Photo: Dimitry Penkov for Fizzy Mag

How To Handle Valentine’s Day

Something For Singletons Only

POSTED BY JAMES UNDERWOOD

So, Valentine’s Day – a day more pointless than Mother’s Day and Father’s Day – is almost upon us. Like a plague sent down by Cupid himself, it will empower the sex drive of rabid lovers and damage the fragile minds of obsessive partners, bringing an entire nation down to a low level of brain function for a whole twenty four hours (or perhaps the entire week, given the commercial power it enforces).

It’s all rubbish, of course, but the couples love it, so the rest of us just have to sit back and suppress our gag reflex as shop displays are overrun with tacky crap and our Facebook feeds are filled with ‘Valentine’s selfies’ and endless declarations of ‘I don’t know where I’d be without him/her,’ and the list goes on and on.

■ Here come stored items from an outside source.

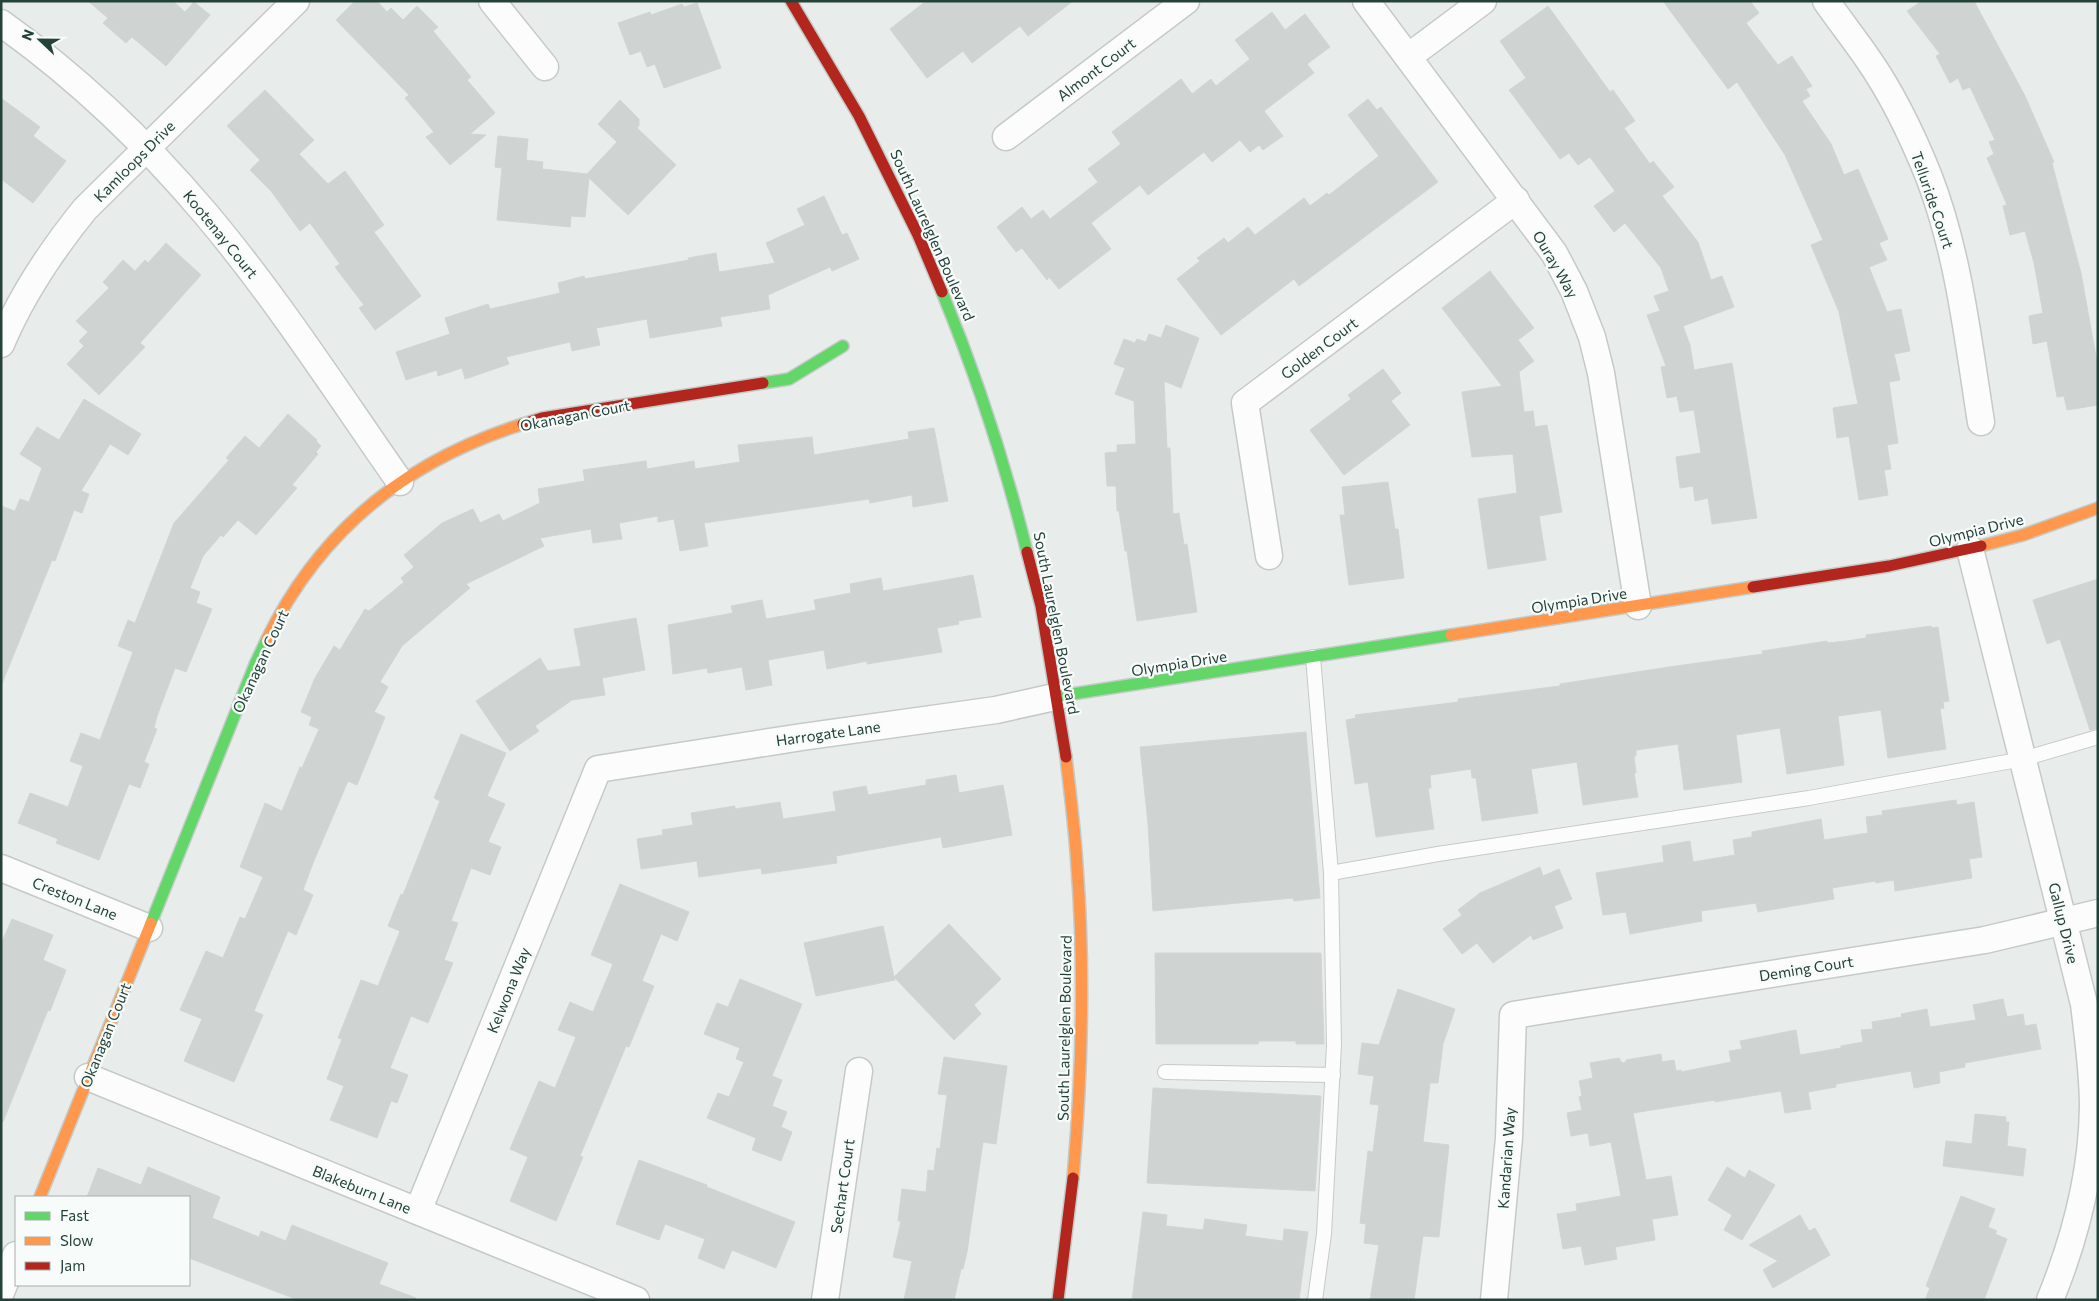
<svg xmlns="http://www.w3.org/2000/svg" width="2099" height="1301" font-family="Commissioner,sans-serif">
<style>
.building{fill:#cfd4d2;stroke:#d1d6d4}
.lines{fill:none;stroke-linecap:round;stroke-linejoin:round}
.lane-casing{stroke:#c5cac8;stroke-width:16}
.street-casing{stroke:#c5cac8;stroke-width:29}
.fast-casing{stroke:#c3cbc8;stroke-width:14}
.slow-casing{stroke:#c3cbc8;stroke-width:14}
.jam-casing{stroke:#c3cbc8;stroke-width:14}
.lane{stroke:#fcfcfc;stroke-width:14}
.street{stroke:#fcfcfc;stroke-width:26}
.fast{stroke:#63d668;stroke-width:11}
.slow{stroke:#ff974d;stroke-width:11}
.jam{stroke:#b3261e;stroke-width:11}
.labels{text-anchor:middle;dominant-baseline:central;stroke-width:4.5;stroke-linejoin:round;paint-order:stroke}
.street-label{font-size:15px;fill:#24423a;stroke:#f7fbf9}
</style>
<rect width="100%" height="100%" fill="#e8edeb"/>
<g class="building">
<path d="M88,1H173L185,12L194,2L210,15L166,66L132,37L126,43L103,23L108,18Z"/>
<path d="M355,1H377L387,12L391,8L403,20L417,6L438,27L433,31L471,77L467,80L495,113L470,134L486,135L450,165L426,137L434,132L405,98L409,95L336,20Z"/>
<path d="M926,1H1073L1028,36L1020,26L972,63L963,51L927,78L890,29Z"/>
<path d="M1663,1H1750L1759,13L1746,23L1778,65L1792,56L1812,86L1806,89L1810,96L1802,101L1831,144L1844,175L1858,169L1888,239L1879,243L1887,260L1869,267L1887,312L1901,309L1910,351L1894,354L1900,380L1889,382L1898,443L1887,445L1891,469L1884,470L1888,495L1859,500L1849,436L1837,438L1833,408L1858,404L1839,312L1811,245L1823,240L1785,155L1737,82L1728,89Z"/>
<path d="M1922,1H1974L2025,96L2054,162L2052,163L2081,273L2098,368V405L2067,410L2064,396L2057,397L2047,341L2033,344L2029,316L2043,313L2034,263L2025,231L2010,235L2003,206L2007,205L1987,158L1994,154L1989,142L1995,140L1970,87L1963,90L1958,78L1950,83L1936,56L1940,54L1907,11Z"/>
<path d="M697,3L721,68L664,88L655,64L647,67L641,51L630,55L618,23L650,12L651,15L682,4L684,7Z"/>
<path d="M1548,6L1610,92L1613,90L1635,121L1624,128L1650,164L1653,161L1674,187L1662,196L1698,242L1711,280L1722,276L1734,307L1683,326L1690,345L1694,370L1732,363L1757,518L1712,524L1708,498L1695,501L1693,486L1680,488L1676,457L1701,453L1694,410L1680,412L1677,396L1667,398L1661,367L1666,366L1647,315L1660,311L1654,296L1669,291L1661,268L1625,223L1614,232L1594,206L1615,191L1590,157L1578,165L1569,153L1560,159L1509,90L1526,78L1500,41Z"/>
<path d="M1272,12L1285,30L1305,14L1330,47L1307,64L1314,73L1264,111L1283,136L1263,150L1259,145L1250,152L1240,140L1212,162L1204,152L1148,195L1140,185L1091,223L1111,249L1059,289L1049,277L1047,280L1022,248L1016,252L997,227L1022,207L1031,219L1043,210L1050,219L1098,182L1088,169L1121,144L1112,132L1181,79L1192,94L1211,79L1216,86L1250,59L1235,40Z"/>
<path d="M265,90L314,140L299,154L328,184L345,171L384,225L374,232L421,296L375,330L359,308L364,305L335,267L340,264L310,223L300,231L271,191L250,170L260,160L227,126Z"/>
<path d="M1,98L40,127L33,136L66,161L33,203L1,179Z"/>
<path d="M1368,99L1377,110L1381,107L1438,182L1299,286L1294,279L1221,335L1177,279L1200,261L1197,258L1224,238L1228,243L1248,227L1255,235L1304,198L1310,206L1327,193L1329,195L1379,156L1348,115Z"/>
<path d="M620,100L639,119V126L637,128L676,165L628,215L589,178L585,217L571,216L570,227L497,220L502,168L495,167L498,136L528,139L526,160L543,162L542,169L587,174L617,142L598,124Z"/>
<path d="M824,196L842,235L847,233L859,259L832,271L830,267L768,295L770,309L720,317L722,326L650,338L647,319L596,328L600,345L572,351L570,342L506,357L509,364L465,379L462,368L438,376L437,370L406,380L396,352L450,334L445,318L488,304L490,309L560,293L558,283L584,276L585,279L689,260L688,258L716,253L719,272L775,263L766,243L805,225L797,209Z"/>
<path d="M166,243L201,275L140,343L145,347L99,395L67,364L84,346L79,341L88,332L76,321L109,288L103,282L123,260L135,271L145,260L148,263Z"/>
<path d="M1490,271L1534,328L1518,340L1534,361L1519,372L1524,412L1533,411L1535,427L1547,425L1562,512L1539,516L1546,560L1488,569L1478,499L1517,493L1513,454L1472,457L1462,392L1502,386L1442,308Z"/>
<path d="M1166,325L1199,338L1181,388L1164,381L1167,448H1170L1173,514L1179,513L1184,545L1187,544L1197,612L1137,621L1127,551H1125L1119,511H1117L1116,486H1107L1105,453L1117,452V445L1136,444L1134,401L1115,394L1125,368L1114,364L1124,339L1135,343L1137,339L1146,342L1149,334L1161,338Z"/>
<path d="M1383,369L1401,393L1391,401L1410,425L1344,475L1310,430L1351,399L1348,395Z"/>
<path d="M84,399L141,434L128,455L110,444L81,491L89,494L82,513L74,510L55,561L52,560L1,686V506L15,511L20,499L29,502L42,468L20,454L37,427L59,440Z"/>
<path d="M288,414L317,440L316,441L321,446L316,452L318,454L292,485L297,488L256,535L238,520L223,537L221,535L203,556L190,588L200,592L196,603L212,609L186,672L175,668L157,716L154,728L157,729L144,762L149,764L140,788L129,784L99,860L56,843L58,839L18,823L30,793L68,807L83,766L70,761L81,733L100,740L133,652L118,646L128,620L135,623L174,523L229,460L226,458L245,436L259,448Z"/>
<path d="M934,428L948,501L913,507L912,495L870,503L869,499L704,523L708,546L680,551L674,519L658,522V516L619,523L622,539L593,543L591,529L540,538L544,546L466,584L470,588L402,646L380,682L388,687L374,712L385,717L357,785L348,781L313,863L303,890L313,895L296,935L288,931L254,1011L263,1015L234,1082L184,1061L202,1019L180,1010L206,951L223,958L240,917L245,919L263,877L240,867L265,803L282,811L300,767L302,768L319,729L309,725L312,717L301,712L315,678L334,646L340,650L365,609L369,611L404,582L401,578L414,567L404,555L442,523L473,509L480,523L499,514L503,521L540,503L538,489L585,481L583,470L646,461L647,469L694,461L695,469L740,462L738,445L812,437L814,455L909,439L908,432Z"/>
<path d="M1388,482L1395,529H1398L1404,578L1349,585L1340,515H1345L1342,487Z"/>
<path d="M973,575L981,617L958,621L959,624L937,628L942,652L867,664V661L827,669L824,650L768,660L772,685L746,690L742,667L708,673L707,668L673,674L668,625L733,613L731,606L762,600L766,619L816,610L814,600L851,593L850,584L881,578L883,591Z"/>
<path d="M2098,579V728L2090,730L2060,639L2047,644L2033,600Z"/>
<path d="M636,618L645,670L602,678L605,695L572,700L535,726L539,731L510,751L476,701L540,658L548,671L581,666L574,629Z"/>
<path d="M1931,626L1932,628L1938,627L1949,701L1943,702L1944,708L1940,709L1946,749L1888,758L1881,710L1838,716L1844,765L1787,774L1780,728L1736,735L1742,782L1684,790L1678,744L1636,750V756H1634L1636,773H1634L1638,797L1583,805L1577,762L1531,769L1538,813L1482,821L1476,778H1472L1471,769L1430,775L1431,788H1428L1434,829L1376,837L1368,782L1355,784L1346,720L1356,718L1355,715L1458,702V699L1560,686V684L1669,667L1763,654L1762,651L1827,641V643L1847,641L1866,638V635Z"/>
<path d="M1306,732L1320,898L1294,901L1293,898L1153,911L1148,824L1140,747Z"/>
<path d="M461,734L506,753L487,796L505,804L488,842L501,847L490,875L471,868L451,921L458,923L444,960L453,963L428,1023L411,1016L390,1068L408,1075L397,1103L391,1101L377,1138L330,1120L344,1086L327,1079L342,1039L338,1038L361,980L378,986L400,931L388,926L401,894L403,895L440,801L434,798Z"/>
<path d="M956,775L959,793L1003,785L1012,835L943,848L941,837L836,856L837,863L762,874L761,868L699,877L697,861L641,869L637,839L663,835L662,830L693,825L691,813L735,806V809L780,802L783,819L836,811L833,792L866,786L868,795L926,785V780Z"/>
<path d="M1956,800L1957,805L1974,802L1982,857L1969,859L1972,878L1895,891L1894,880L1876,883L1875,881L1832,888L1834,899L1758,912L1756,903L1701,911L1702,921L1630,934L1626,912L1603,915L1596,873L1664,862L1662,846L1690,841L1693,862L1735,855L1733,840L1752,837V832L1821,819L1824,840L1868,833L1866,817L1883,815L1882,811Z"/>
<path d="M1540,867L1543,876L1559,869L1572,899L1554,906L1563,928L1533,940L1531,935L1493,963L1477,943L1462,954L1443,929L1462,915L1458,910L1480,893Z"/>
<path d="M620,884L689,912L677,941L661,934L642,981L654,986L629,1047L626,1046L580,1156L583,1157L556,1221L510,1201L528,1157L510,1149L539,1081L555,1088L576,1037L558,1030L570,1002L593,1012L613,964L591,955Z"/>
<path d="M12,919L53,935L43,960L66,970L50,1011L48,1010L3,1122H1V944Z"/>
<path d="M949,924L1001,979L974,1005L981,1014L954,1040L894,977L895,980L816,996L804,943L883,926L894,977Z"/>
<path d="M1155,953H1321L1324,1044H1296V1041H1259L1258,1044H1156Z"/>
<path d="M740,979L802,1004L772,1076L782,1080L772,1106L787,1112L781,1127L792,1132L781,1161L752,1150L756,1138L707,1118L718,1093L729,1097L744,1062L736,1059L740,1048L704,1034L717,1003L728,1007Z"/>
<path d="M1398,989L1455,1009L1443,1044L1438,1083H1430L1423,1142L1449,1145L1439,1237L1423,1236L1414,1300H1370L1379,1245L1364,1243L1366,1224L1360,1223L1368,1151L1373,1152L1379,1105L1370,1104L1374,1076L1358,1074L1362,1043L1379,1045Z"/>
<path d="M2003,999L2007,1017L2023,1014L2025,1026L2036,1024L2041,1049L1965,1063V1067L1939,1072L1940,1083L1914,1088L1911,1071L1836,1084V1087L1808,1092L1811,1109L1785,1113L1781,1091L1715,1102V1100L1633,1113L1646,1180L1671,1176L1678,1215L1652,1219L1655,1240L1615,1247L1617,1259L1585,1265L1581,1246L1563,1249L1557,1214L1577,1211L1576,1204L1621,1196L1611,1142L1590,1146L1588,1133L1571,1136L1567,1113L1582,1110L1579,1097L1582,1096L1579,1081L1593,1078L1590,1063L1619,1058L1622,1063L1626,1062V1060L1661,1054L1662,1062L1674,1060L1676,1071L1681,1070V1072L1731,1062L1729,1051L1742,1049L1740,1041L1796,1030L1800,1055L1841,1048V1046L1863,1042L1861,1030L1873,1029L1872,1022L1902,1017L1901,1014L1927,1009L1930,1027L1976,1020L1973,1005Z"/>
<path d="M944,1057L1007,1066L996,1144L983,1142L967,1252L963,1269H961L954,1300H904L912,1261L893,1257L901,1221H898L902,1189L926,1192L928,1170L934,1171L937,1148L940,1149L947,1095L938,1094Z"/>
<path d="M1153,1088L1321,1096L1315,1191L1147,1183Z"/>
<path d="M1975,1114L2006,1117V1122H2009L2007,1146L2026,1149L2023,1176L1943,1166L1946,1141L1972,1144Z"/>
<path d="M639,1160L707,1185V1187L795,1222L776,1268L732,1250L724,1269L698,1258L705,1239L665,1224L659,1240L616,1224Z"/>
<path d="M148,1167L220,1197L212,1218L259,1237L261,1231L286,1241L292,1225L388,1263L379,1284L416,1298V1300H298L189,1258V1197H87L98,1168L141,1185Z"/>
<path d="M1727,1167L1745,1178L1749,1170L1775,1185L1742,1240L1724,1230L1732,1215L1708,1200Z"/>
<path d="M1961,1196L1995,1209L1988,1227L1997,1231L1995,1234L2007,1239L1984,1300H1925L1930,1288L1926,1286Z"/>
<path d="M1143,1212L1167,1215L1166,1226L1203,1230L1205,1219L1247,1225L1245,1236L1283,1241L1284,1229L1308,1232L1299,1300H1132Z"/>
<path d="M1800,1215L1809,1231L1815,1228L1830,1255L1773,1288L1763,1270L1778,1261L1749,1245Z"/>
</g>
<g class="lines">
<g class="lane-casing">
<g id="lane">
<path d="M1313,657L1331,873L1334,1045L1324,1234L1315,1300"/>
<path d="M1331,873L1438,854L1809,798L2023,759L2098,737"/>
<path d="M1165,1072L1333,1075"/>
</g>
</g>
<g class="street-casing">
<g id="street">
<path d="M492,1L545,67"/>
<path d="M1366,1L1554,253L1574,291L1592,337L1601,373L1638,606"/>
<path d="M1826,1C1840,21 1855,40 1868,59C1893,95 1913,137 1929,177C1959,255 1968,340 1981,422"/>
<path d="M1,23C77,77 145,142 205,213C276,297 337,392 400,482"/>
<path d="M1408,57L1483,1"/>
<path d="M1006,137L1186,1"/>
<path d="M1,344C22,294 51,251 85,209L296,1"/>
<path d="M1970,549L2084,1004C2088,1038 2093,1072 2093,1107C2092,1173 2075,1239 2050,1300"/>
<path d="M1269,556L1245,403L1516,200"/>
<path d="M1,868L149,928"/>
<path d="M88,1077L636,1300"/>
<path d="M418,1211L598,769L802,737L996,710L1059,696"/>
<path d="M1,1292L16,1255"/>
<path d="M825,1300L859,1071"/>
<path d="M1494,1300L1509,1138L1513,1015L1985,940L2098,913"/>
</g>
</g>
<g class="fast-casing">
<g id="fast">
<path d="M942,292C977,377 1005,463 1027,552"/>
<path d="M763,383L789,379L843,346"/>
<path d="M1059,696L1451,635"/>
<path d="M151,923L256,662L267,639"/>
</g>
</g>
<g class="slow-casing">
<g id="slow">
<path d="M1981,546L2023,535L2098,508"/>
<path d="M1451,635L1753,587"/>
<path d="M267,639C320,530 408,460 523,424"/>
<path d="M1066,757C1070,793 1075,830 1077,866C1085,970 1082,1075 1073,1178"/>
<path d="M40,1197L151,923"/>
</g>
</g>
<g class="jam-casing">
<g id="jam">
<path d="M791,1L859,116L918,235L942,292"/>
<path d="M523,424L542,418L763,383"/>
<path d="M1027,552L1041,606L1066,757"/>
<path d="M1753,587L1889,566L1981,546"/>
<path d="M1058,1300L1073,1178"/>
</g>
</g>
<use href="#lane" class="lane"/>
<use href="#street" class="street"/>
<use href="#fast" class="fast"/>
<use href="#slow" class="slow"/>
<use href="#jam" class="jam"/>
</g>
<g class="labels">
<g class="street-label">
<text transform="translate(1096 69) rotate(-37)">Almont Court</text>
<text transform="translate(134 161) rotate(-45)">Kamloops Drive</text>
<text transform="translate(1933 200) rotate(71)">Telluride Court</text>
<text transform="translate(221 234) rotate(51)">Kootenay Court</text>
<text transform="translate(933 235) rotate(66)">South Laurelglen Boulevard</text>
<text transform="translate(1556 264) rotate(60)">Ouray Way</text>
<text transform="translate(1319 348) rotate(-37)">Golden Court</text>
<text transform="translate(575 415) rotate(-11)">Okanagan Court</text>
<text transform="translate(1976 530) rotate(-14)">Olympia Drive</text>
<text transform="translate(1579 600) rotate(-9)">Olympia Drive</text>
<text transform="translate(1057 623) rotate(79)">South Laurelglen Boulevard</text>
<text transform="translate(260 661) rotate(-65)">Okanagan Court</text>
<text transform="translate(1179 663) rotate(-9)">Olympia Drive</text>
<text transform="translate(828 733) rotate(-8)">Harrogate Lane</text>
<text transform="translate(75 898) rotate(22)">Creston Lane</text>
<text transform="translate(2064 923) rotate(76)">Gallup Drive</text>
<text transform="translate(1806 968) rotate(-9)">Deming Court</text>
<text transform="translate(508 990) rotate(-68)">Kelwona Way</text>
<text transform="translate(1064 1028) rotate(-89)">South Laurelglen Boulevard</text>
<text transform="translate(105 1035) rotate(-68)">Okanagan Court</text>
<text transform="translate(1506 1158) rotate(-86)">Kandarian Way</text>
<text transform="translate(842 1186) rotate(-82)">Sechart Court</text>
<text transform="translate(362 1189) rotate(22)">Blakeburn Lane</text>
</g>
</g>
<rect width="2099" height="1301" fill="none" stroke="#24423a" stroke-width="5"/>
<rect x="15" y="1196" width="175" height="90" fill="#f7fbf9" stroke="#a3b1ad"/>
<rect x="25" y="1212" width="25" height="8" fill="#63d668" stroke="#a3b1ad"/>
<text x="60" y="1221" font-size="15" fill="#24423a">Fast</text>
<rect x="25" y="1237" width="25" height="8" fill="#ff974d" stroke="#a3b1ad"/>
<text x="60" y="1246" font-size="15" fill="#24423a">Slow</text>
<rect x="25" y="1262" width="25" height="8" fill="#b3261e" stroke="#a3b1ad"/>
<text x="60" y="1271" font-size="15" fill="#24423a">Jam</text>
<g transform="translate(40 40) rotate(292)" stroke="#f7fbf9" stroke-width="4" paint-order="stroke">
<path d="M0-4L9 19L0 12L-9 19Z" fill="#24423a"/>
<text y="-8" font-size="14" font-weight="bold" text-anchor="middle" fill="#24423a">N</text>
</g>
</svg>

If you want to wake up and try to go about your business on this sorry day, it is good practice to enter into your own Lala Land where Cupid actually kills people with his arrows, and the entire concept of Valentine’s Day never even existed. To keep this dream alive for an entire day, I recommend the following steps:

 

    1. Do not sign into Facebook, Twitter, Instagram, Snapchat, or any other widely used social media tool. Whatsapp can be used, as long as you only interact with single people.

 

    2. Don’t drink. Well, not too much anyway. Four or five times the recommended daily intake would be a good target to aim for.

 

    3. If you plan on staying in for the day it wouldn’t be a bad idea to watch an extremely gory film, or something with little to no romance in it whatsoever. Erotic films are acceptable, but only if the storyline is weak and animalistic.

 

    4. If you insist on getting out and about, perhaps for a meal or a drink, you should drown your sorrows in Wetherspoons. Wetherspoons is safe. For once you might think of the smelly old regulars as good company.

 

    5. Remember that it’s not your fault that you’re single. It’s everyone else’s.

 

Oh! and for God’s sake, do not under any circumstances set a foot inside Nando’s. It would be awfully cheeky of you to encroach on the space of those starry-eyed fools as they tuck into their overhyped butterfly chicken.